_WHAT TO DO_:
1. Decide whether each statement agrees with the passage about serialized storytelling below. Answer yes or no for each, quoting the words that settle it: (a) Serial told a true mystery story over several installments; (b) the podcast Serial drew only a small audience; (c) Frontline is a PBS program.
2. Rewrite the passage about serialized storytelling below between "Quibble all you" and "was enormously popular.)", inclusive, putting "imitators" in place of "copycats".
3. According to the passage about serialized storytelling below, what are the most popular novels at your local bookstore?

Few programs of any sort have had the impact of the podcast Serial.
Quibble all you want about the series' various problems (and they were legion) — its simple idea of telling a compelling, true mystery story over several installments ended up inspiring a multitude of copycats. (It certainly didn't hurt that the podcast was enormously popular.)
We increasingly tell stories in serialized formats now. Movies are part of gigantic, ongoing franchises. Young adult book series are the most popular novels at your local bookstore. And television, of course, is overrun with serials, both good and bad.
That impulse now extends to one of TV's most staid programs, the PBS warhorse Frontline. Long one of TV's best news programs, the series has never been as bland as its reputation. But it's not hard to imagine the producers of the show taking a look at something like Serial and wondering why they didn't have their very own version.

_PROVIDED DATA_:

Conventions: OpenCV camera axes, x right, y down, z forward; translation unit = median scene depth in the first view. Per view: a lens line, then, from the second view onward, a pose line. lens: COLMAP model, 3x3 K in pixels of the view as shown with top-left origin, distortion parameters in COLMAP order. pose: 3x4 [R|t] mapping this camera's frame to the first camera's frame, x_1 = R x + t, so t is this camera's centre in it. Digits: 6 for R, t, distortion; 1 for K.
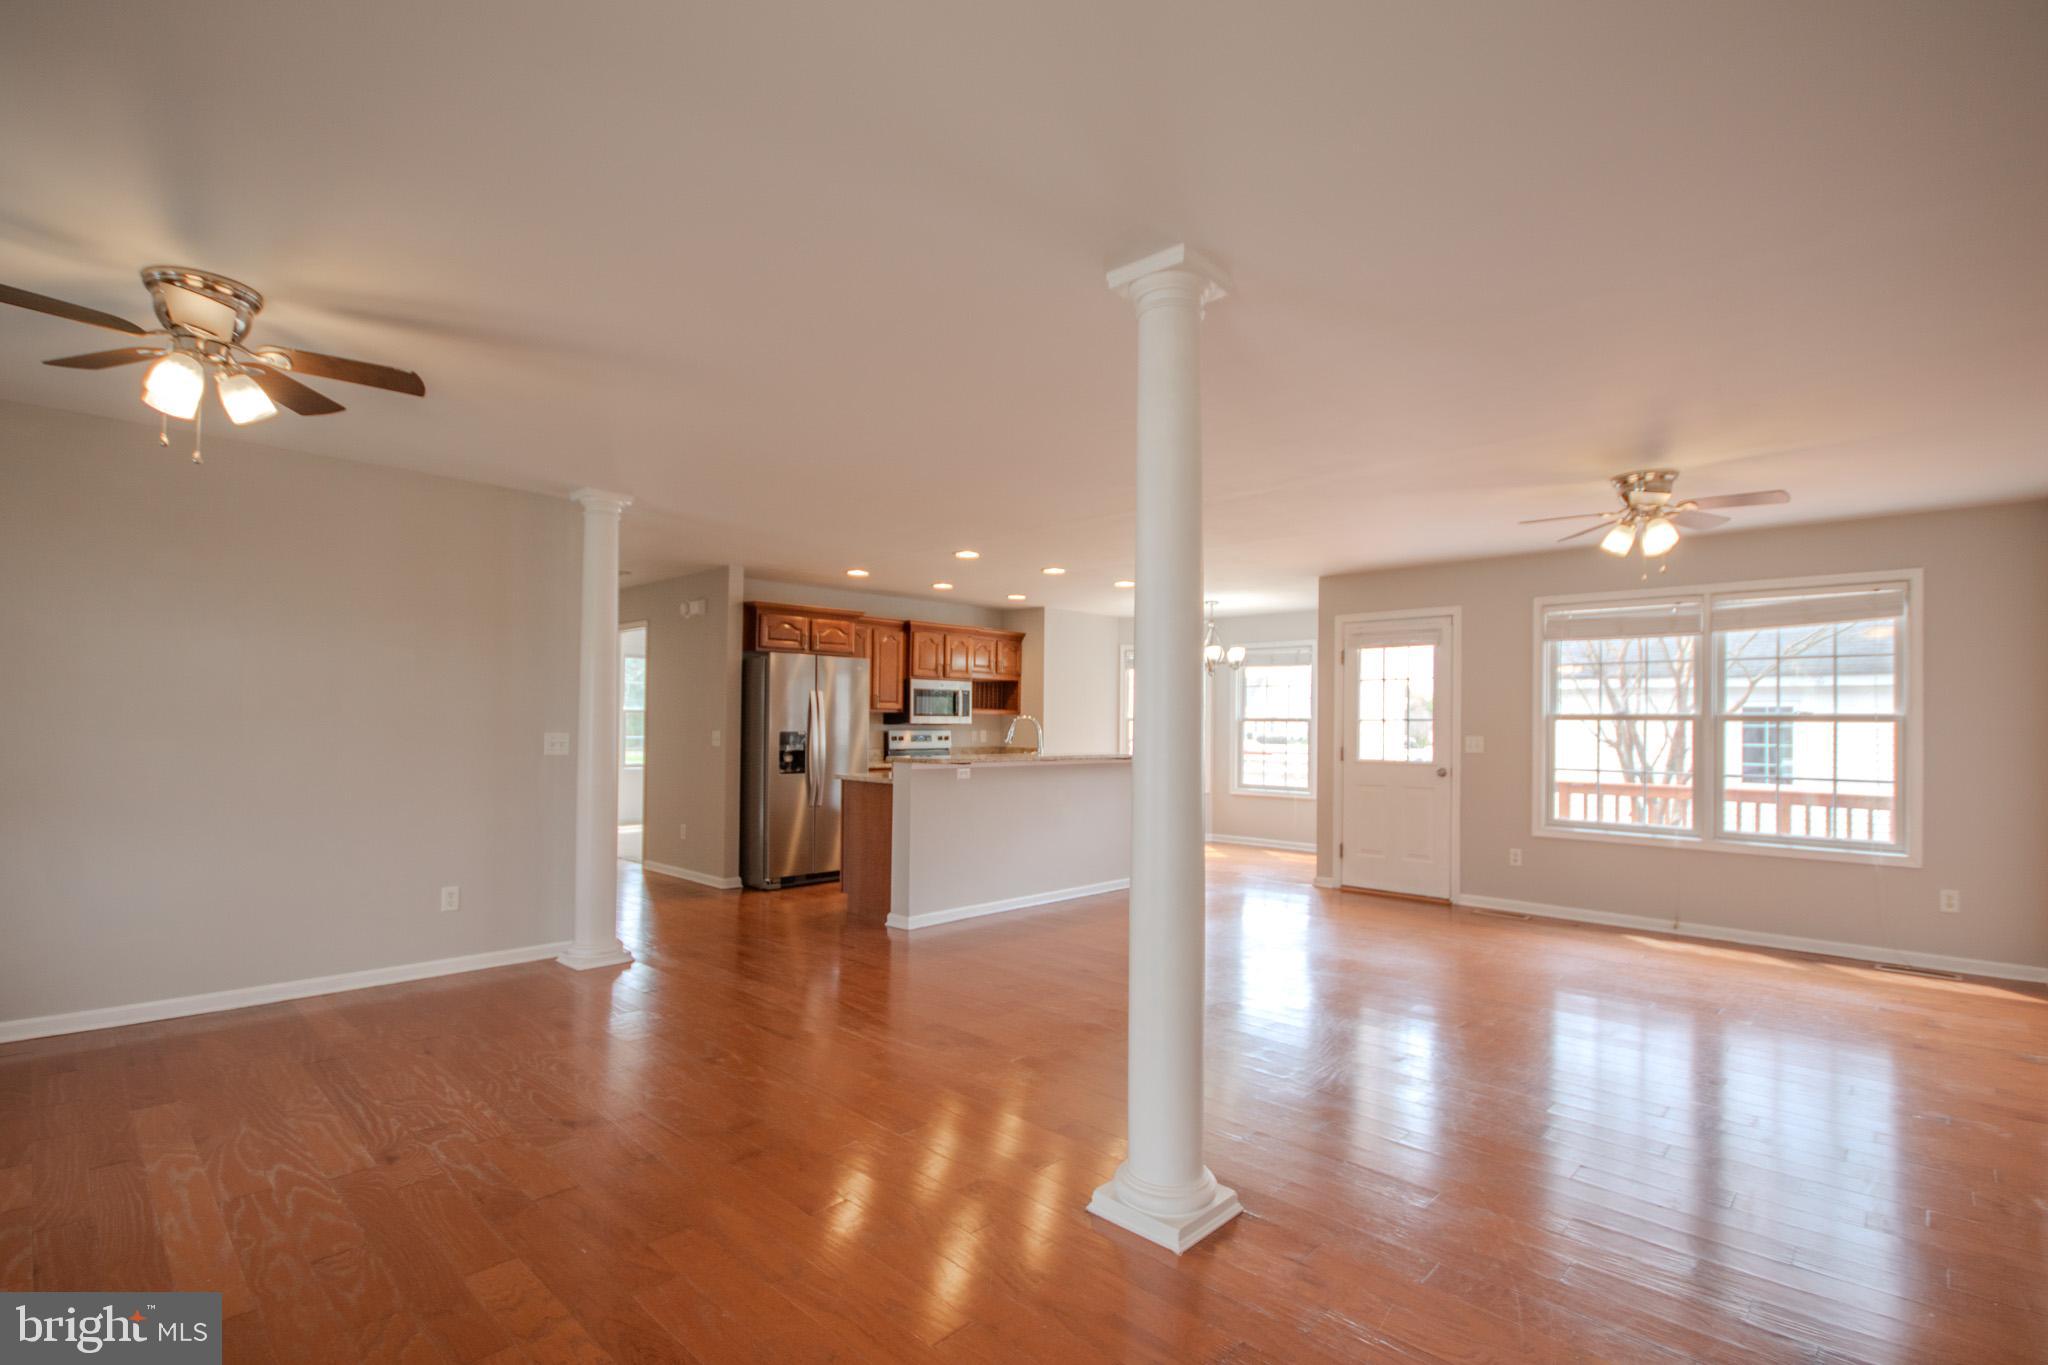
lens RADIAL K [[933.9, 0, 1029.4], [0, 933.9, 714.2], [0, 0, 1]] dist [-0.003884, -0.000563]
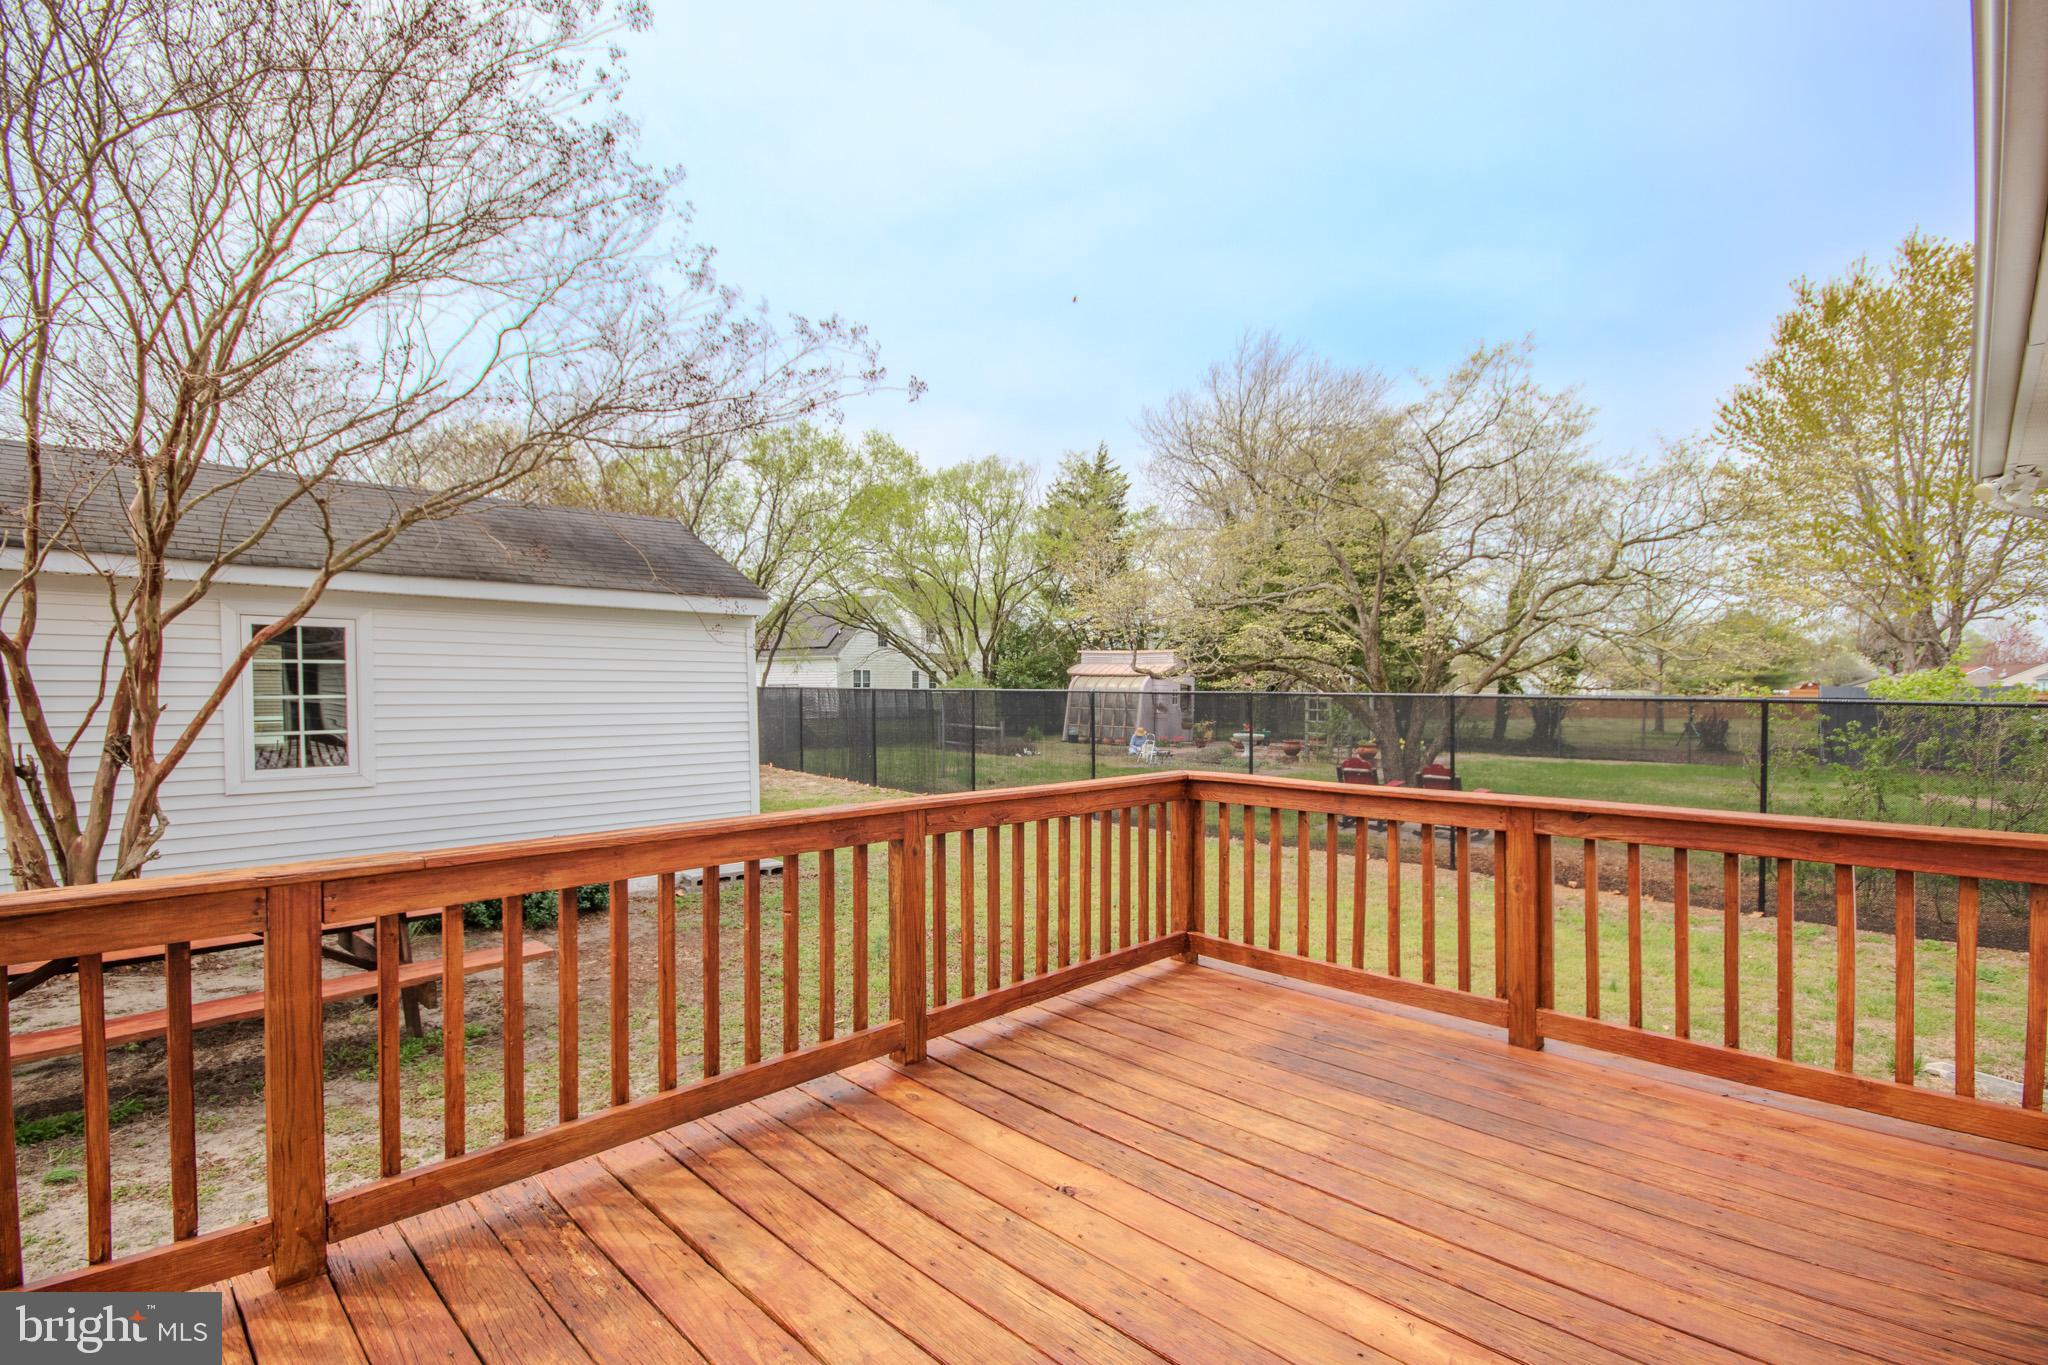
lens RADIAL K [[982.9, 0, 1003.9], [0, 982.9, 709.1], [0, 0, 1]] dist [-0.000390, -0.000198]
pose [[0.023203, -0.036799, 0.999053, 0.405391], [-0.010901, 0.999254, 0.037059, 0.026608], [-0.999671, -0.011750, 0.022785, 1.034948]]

_SOLUTIONS BELOW_:
1.
(a) Yes: "telling a compelling, true mystery story over several installments"
(b) No: "It certainly didn't hurt that the podcast was enormously popular."
(c) Yes: "the PBS warhorse Frontline"

2.
Quibble all you want about the series' various problems (and they were legion) — its simple idea of telling a compelling, true mystery story over several installments ended up inspiring a multitude of imitators. (It certainly didn't hurt that the podcast was enormously popular.)

3. Young adult book series.